Bisnis.com, JAKARTA – PT Krakatau Steel (Persero) Tbk. menargetkan bisa menekan biaya operasional ke kisaran US$16,5 juta per bulan atau sekitar Rp226,33 miliar (Kurs Rp13,717). Pemangkasan beban operasional diharapkan bisa mengerek EBITDA perseroan di kisaran US$120 juta s.d US$150 juta.
Direktur Utama Krakatau Steel Silmy Karim mengatakan pihaknya bakal melakukan beragam efisiensi untuk dapat menurunkan beban operasional. Silmy mengaku, biaya operasional perseroan mengalami tren penurunan.
“Posisi beban operasional saat ini sekitar US$18 juta per bulan dari semula US$33 juta rata-rata pada 2018,” ujarnya kepada Bisnis, Selasa (4/2/2020).
Penurunan biaya operasional diharapkan bisa meningkatkan laba sebelum bunga, pajak, depresiasi, dan amortisasi atau EBITDA. Sejak Oktober 2019, emiten bersandi saham KRAS itu mencetak EBITDA positif. Pada Oktober 2019 dan November 2019, EBTIDA Krakatau Steel tercatat masing-masing US$3 juta dan US$5,6 juta.
Dalam catatan Bisnis.com, salah satu bentuk efisiensi yang sudah dilakukan Krakatau Steel yaitu menghentikan operasional fasilitas blast furnace sejak awal Desember 2019. Operasional fasilitas itu tidak efisien karena ketidaksesuaian antara perencanaan awal dengan implementasi operasional.
Proyek blast furnace dibangun berdasarkan asumsi harga gas US$4,5 per MMBtu. Sementara itu, harga gas saat ini mencapai US$9 per MMBtu. Krakatau Steel juga telah menutup beberapa pabrik yang dinilai tidak efisien.
Di sisi lain, emiten bersandi KRAS itu juga tengah menyiapkan rencana pelepasan saham anak usaha sebagai upaya untuk melunasi utang kepada kreditor. Rencana divestasi anak usaha diharapkan bisa terealisasi pada kuartal II/2020.
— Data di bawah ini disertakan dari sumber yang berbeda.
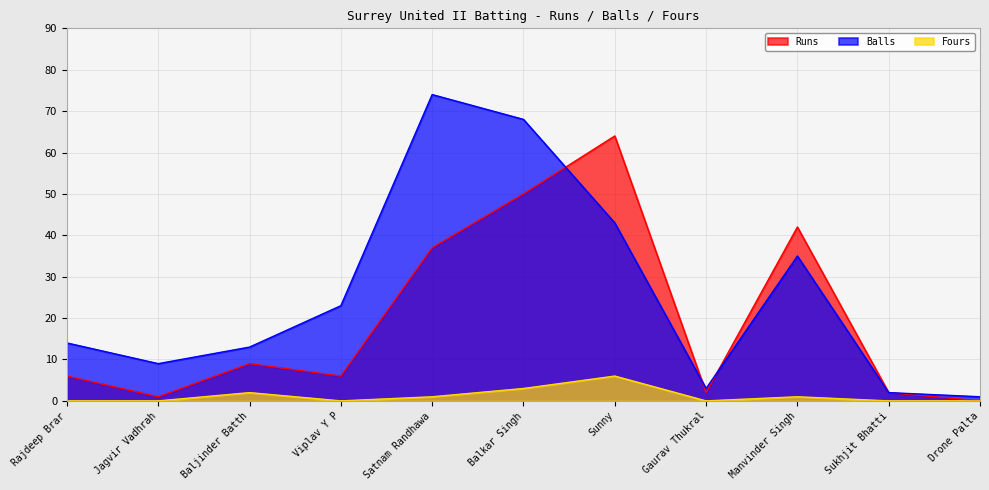

Reading left to right, extract all data points from this chart.

Runs: Rajdeep Brar=6	Jagvir Vadhrah=1	Baljinder Batth=9	Viplav Y P=6	Satnam Randhawa=37	Balkar Singh=50	Sunny=64	Gaurav Thukral=2	Manvinder Singh=42	Sukhjit Bhatti=2	Drone Palta=0
Balls: Rajdeep Brar=14	Jagvir Vadhrah=9	Baljinder Batth=13	Viplav Y P=23	Satnam Randhawa=74	Balkar Singh=68	Sunny=43	Gaurav Thukral=3	Manvinder Singh=35	Sukhjit Bhatti=2	Drone Palta=1
Fours: Rajdeep Brar=0	Jagvir Vadhrah=0	Baljinder Batth=2	Viplav Y P=0	Satnam Randhawa=1	Balkar Singh=3	Sunny=6	Gaurav Thukral=0	Manvinder Singh=1	Sukhjit Bhatti=0	Drone Palta=0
Silmy menyebut, sepanjang kuartal I/2020, KRAS masih mengidentifikasi anak usaha mana yang akan dilego, termasuk skema divestasi dan calon mitra strategis. “Kuartal II/2020 kami mulai eksekusi. Untuk detail target dana dan lain-lain masih dikaji,” jelas mantan Dirut PT Pindad (Persero) tersebut.